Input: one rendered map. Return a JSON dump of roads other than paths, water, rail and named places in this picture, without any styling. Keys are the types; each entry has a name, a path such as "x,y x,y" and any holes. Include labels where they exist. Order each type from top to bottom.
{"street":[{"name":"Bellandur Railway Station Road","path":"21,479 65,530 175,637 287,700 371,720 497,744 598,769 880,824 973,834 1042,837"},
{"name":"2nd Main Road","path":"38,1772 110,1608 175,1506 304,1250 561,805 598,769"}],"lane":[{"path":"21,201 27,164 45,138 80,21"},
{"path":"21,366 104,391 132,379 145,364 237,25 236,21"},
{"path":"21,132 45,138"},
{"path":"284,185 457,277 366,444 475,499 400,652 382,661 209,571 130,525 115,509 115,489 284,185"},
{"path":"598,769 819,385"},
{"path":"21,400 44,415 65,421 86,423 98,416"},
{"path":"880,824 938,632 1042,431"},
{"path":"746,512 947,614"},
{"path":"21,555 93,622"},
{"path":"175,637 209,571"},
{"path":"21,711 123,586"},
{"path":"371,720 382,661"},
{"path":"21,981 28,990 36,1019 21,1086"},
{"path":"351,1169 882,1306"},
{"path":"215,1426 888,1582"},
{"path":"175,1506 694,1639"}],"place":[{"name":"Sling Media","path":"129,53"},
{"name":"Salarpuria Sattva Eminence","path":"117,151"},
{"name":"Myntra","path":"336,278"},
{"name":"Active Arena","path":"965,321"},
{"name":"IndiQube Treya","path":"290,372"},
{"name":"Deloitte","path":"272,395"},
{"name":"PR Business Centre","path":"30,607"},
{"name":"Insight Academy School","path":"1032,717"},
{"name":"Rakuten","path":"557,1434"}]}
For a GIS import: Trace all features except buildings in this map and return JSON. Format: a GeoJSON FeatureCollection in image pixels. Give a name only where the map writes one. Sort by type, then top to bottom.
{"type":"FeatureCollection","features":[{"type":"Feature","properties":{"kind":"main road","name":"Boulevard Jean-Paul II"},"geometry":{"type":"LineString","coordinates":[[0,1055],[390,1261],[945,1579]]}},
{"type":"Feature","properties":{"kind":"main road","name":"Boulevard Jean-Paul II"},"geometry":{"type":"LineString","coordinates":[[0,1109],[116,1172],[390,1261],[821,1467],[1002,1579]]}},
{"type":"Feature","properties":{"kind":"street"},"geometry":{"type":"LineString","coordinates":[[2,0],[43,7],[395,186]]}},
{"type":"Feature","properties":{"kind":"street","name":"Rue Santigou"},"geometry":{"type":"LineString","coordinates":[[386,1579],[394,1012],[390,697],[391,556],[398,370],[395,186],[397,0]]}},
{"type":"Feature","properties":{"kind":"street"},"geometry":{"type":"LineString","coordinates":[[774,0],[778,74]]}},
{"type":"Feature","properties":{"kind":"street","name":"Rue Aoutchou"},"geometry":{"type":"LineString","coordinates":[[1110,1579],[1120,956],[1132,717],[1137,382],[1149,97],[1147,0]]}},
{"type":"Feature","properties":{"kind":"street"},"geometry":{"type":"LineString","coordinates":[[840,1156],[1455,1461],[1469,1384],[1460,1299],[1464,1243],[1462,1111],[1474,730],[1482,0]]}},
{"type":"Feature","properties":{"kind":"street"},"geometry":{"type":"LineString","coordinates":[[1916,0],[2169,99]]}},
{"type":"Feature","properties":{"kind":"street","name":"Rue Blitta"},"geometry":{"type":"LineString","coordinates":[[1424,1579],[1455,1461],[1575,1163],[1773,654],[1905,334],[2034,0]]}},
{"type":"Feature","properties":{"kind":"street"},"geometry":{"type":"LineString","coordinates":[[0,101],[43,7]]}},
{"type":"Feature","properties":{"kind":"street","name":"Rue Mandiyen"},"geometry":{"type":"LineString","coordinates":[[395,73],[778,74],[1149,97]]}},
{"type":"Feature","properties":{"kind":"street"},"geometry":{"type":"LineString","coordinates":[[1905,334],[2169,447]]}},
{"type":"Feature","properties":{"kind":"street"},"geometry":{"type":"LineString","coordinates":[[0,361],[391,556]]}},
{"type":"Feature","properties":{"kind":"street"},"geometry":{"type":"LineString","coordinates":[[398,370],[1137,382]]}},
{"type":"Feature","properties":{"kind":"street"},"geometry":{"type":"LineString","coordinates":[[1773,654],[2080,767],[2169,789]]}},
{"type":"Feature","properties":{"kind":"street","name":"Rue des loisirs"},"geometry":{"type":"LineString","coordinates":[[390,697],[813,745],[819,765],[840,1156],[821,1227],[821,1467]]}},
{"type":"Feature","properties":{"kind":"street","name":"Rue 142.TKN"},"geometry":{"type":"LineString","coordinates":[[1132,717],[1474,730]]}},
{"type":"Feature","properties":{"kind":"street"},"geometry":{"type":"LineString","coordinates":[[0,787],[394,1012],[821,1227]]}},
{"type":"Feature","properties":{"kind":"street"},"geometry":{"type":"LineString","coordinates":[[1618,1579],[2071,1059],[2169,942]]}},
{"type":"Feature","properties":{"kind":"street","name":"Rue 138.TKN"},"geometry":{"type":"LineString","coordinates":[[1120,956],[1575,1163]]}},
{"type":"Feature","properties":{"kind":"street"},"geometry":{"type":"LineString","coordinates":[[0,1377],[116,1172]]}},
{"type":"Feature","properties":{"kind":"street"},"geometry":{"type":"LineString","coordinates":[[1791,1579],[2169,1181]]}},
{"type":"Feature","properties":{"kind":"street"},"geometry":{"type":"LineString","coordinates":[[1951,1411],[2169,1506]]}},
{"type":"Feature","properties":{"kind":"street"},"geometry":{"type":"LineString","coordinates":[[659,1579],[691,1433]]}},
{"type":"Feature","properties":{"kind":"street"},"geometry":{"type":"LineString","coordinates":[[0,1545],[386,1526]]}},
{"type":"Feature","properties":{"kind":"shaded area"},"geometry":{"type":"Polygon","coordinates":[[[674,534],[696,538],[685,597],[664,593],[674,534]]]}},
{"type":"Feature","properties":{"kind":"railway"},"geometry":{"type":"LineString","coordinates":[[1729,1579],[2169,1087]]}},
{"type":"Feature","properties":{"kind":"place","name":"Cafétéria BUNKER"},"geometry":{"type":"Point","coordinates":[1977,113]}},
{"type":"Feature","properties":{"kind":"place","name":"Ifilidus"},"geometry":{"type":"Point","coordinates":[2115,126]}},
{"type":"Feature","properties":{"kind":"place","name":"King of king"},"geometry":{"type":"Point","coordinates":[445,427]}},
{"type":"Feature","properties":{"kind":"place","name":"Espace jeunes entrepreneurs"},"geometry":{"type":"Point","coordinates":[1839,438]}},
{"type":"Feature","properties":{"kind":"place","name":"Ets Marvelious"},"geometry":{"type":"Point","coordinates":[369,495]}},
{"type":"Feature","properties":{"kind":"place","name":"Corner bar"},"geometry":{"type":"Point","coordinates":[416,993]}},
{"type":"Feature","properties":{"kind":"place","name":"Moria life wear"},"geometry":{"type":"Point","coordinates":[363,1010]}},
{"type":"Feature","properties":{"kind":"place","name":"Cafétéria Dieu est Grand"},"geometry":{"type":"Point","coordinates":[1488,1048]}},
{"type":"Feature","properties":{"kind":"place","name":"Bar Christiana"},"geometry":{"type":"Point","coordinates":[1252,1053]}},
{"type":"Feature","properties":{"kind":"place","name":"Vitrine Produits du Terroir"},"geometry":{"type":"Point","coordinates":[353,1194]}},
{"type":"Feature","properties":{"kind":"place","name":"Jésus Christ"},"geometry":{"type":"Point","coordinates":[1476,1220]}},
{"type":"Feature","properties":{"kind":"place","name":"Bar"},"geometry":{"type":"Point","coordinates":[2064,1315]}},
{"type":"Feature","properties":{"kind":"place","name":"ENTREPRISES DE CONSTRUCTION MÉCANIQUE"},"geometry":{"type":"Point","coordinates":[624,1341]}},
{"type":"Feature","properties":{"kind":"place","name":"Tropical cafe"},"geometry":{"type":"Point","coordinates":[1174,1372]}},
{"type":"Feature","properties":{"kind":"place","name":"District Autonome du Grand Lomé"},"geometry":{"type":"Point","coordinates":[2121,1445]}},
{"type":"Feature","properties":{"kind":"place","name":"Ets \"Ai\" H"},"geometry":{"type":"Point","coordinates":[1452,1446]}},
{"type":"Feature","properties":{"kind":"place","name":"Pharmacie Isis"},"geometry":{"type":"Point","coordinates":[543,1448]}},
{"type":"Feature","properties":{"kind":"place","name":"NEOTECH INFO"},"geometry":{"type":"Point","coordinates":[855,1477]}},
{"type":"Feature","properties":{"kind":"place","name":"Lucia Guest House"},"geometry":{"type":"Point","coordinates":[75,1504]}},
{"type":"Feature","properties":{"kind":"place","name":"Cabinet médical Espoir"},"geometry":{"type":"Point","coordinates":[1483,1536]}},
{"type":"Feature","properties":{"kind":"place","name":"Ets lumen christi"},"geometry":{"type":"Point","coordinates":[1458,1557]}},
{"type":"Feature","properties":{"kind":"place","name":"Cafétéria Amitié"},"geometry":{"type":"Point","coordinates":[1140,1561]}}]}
----
Find "Paul" in the preceding records. Copy each line that holds it.

{"type":"FeatureCollection","features":[{"type":"Feature","properties":{"kind":"main road","name":"Boulevard Jean-Paul II"},"geometry":{"type":"LineString","coordinates":[[0,1055],[390,1261],[945,1579]]}},
{"type":"Feature","properties":{"kind":"main road","name":"Boulevard Jean-Paul II"},"geometry":{"type":"LineString","coordinates":[[0,1109],[116,1172],[390,1261],[821,1467],[1002,1579]]}},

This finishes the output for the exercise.